# New from PA



## GSXRBry (Nov 8, 2010)

Whats up everyone..new to forum but not to forums. I'm 30 and live in Western PA, been riding since 03. I consider 7 Springs my "home" mountain but I'm closer to Boston Mills/Brandywine. I've just never been to either of them :dunno: Peak n Peek and Holiday Valley are also kind of close. Outside of the local resorts, I've been to Whiteface in Placid, Snowshoe in WV, and Snowbird, UT 3 or 4 times (aunt and uncle own a home in Alta). I stick to all mountain free riding. Took a spill in the park when I was learning to ride and havent went back, but would like to learn from someone that knows what they're doing because I do not :laugh: Thats it folks..I'll see yall around the site

Here's my setup: Gnu 11 Up board, Tech9 Team MFM binders, and 32 Lashed boots. Which I can't stand BTW..I have to upgrade to the BOA system, the laces are a bish. 










And my other hobby that gets the bulk of my free time: 07 GSXR 750 :cheeky4:


----------



## shifty00 (Oct 17, 2010)

Whhat up fellow Pennsiltuckyian? I am from Monroeville (basically Pittsburgh) and 7springs IS my home mountaing errr hill errrrrrr grassy knoll... Nice board, I am a GNU rider myself:thumbsup: I also am more of a mt. shredder vs park rat, going fast and getting big air is much more fun than a rail... Dig the Gixser btw. tastfully modded.


----------



## GSXRBry (Nov 8, 2010)

**EXERCISE DATA**.

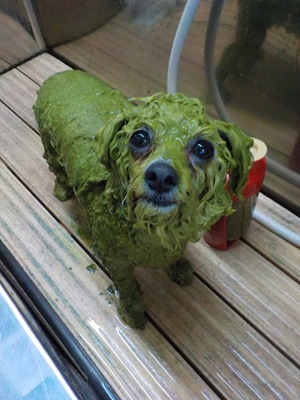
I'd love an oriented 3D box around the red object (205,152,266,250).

**TASK ITEM A**.
Answer these questions about the snowboarding forum thread:
(i) Which resort does GSXRBry call his "home" mountain?
(ii) Which boot lacing system does GSXRBry say he needs to upgrade to?
(iii) What town does shifty00 say he is from?
**TASK ITEM B**. From the snowboarding forum thread, write out the part that opens with the words containing "Whats up everyone..new" and closes with "are a bish.", copying it word for word.

**EXERCISE RESULT A**.
(i) 7 Springs
(ii) The BOA system
(iii) Monroeville

**EXERCISE RESULT B**.
Whats up everyone..new to forum but not to forums. I'm 30 and live in Western PA, been riding since 03. I consider 7 Springs my "home" mountain but I'm closer to Boston Mills/Brandywine. I've just never been to either of them :dunno: Peak n Peek and Holiday Valley are also kind of close. Outside of the local resorts, I've been to Whiteface in Placid, Snowshoe in WV, and Snowbird, UT 3 or 4 times (aunt and uncle own a home in Alta). I stick to all mountain free riding. Took a spill in the park when I was learning to ride and havent went back, but would like to learn from someone that knows what they're doing because I do not :laugh: Thats it folks..I'll see yall around the site

Here's my setup: Gnu 11 Up board, Tech9 Team MFM binders, and 32 Lashed boots. Which I can't stand BTW..I have to upgrade to the BOA system, the laces are a bish.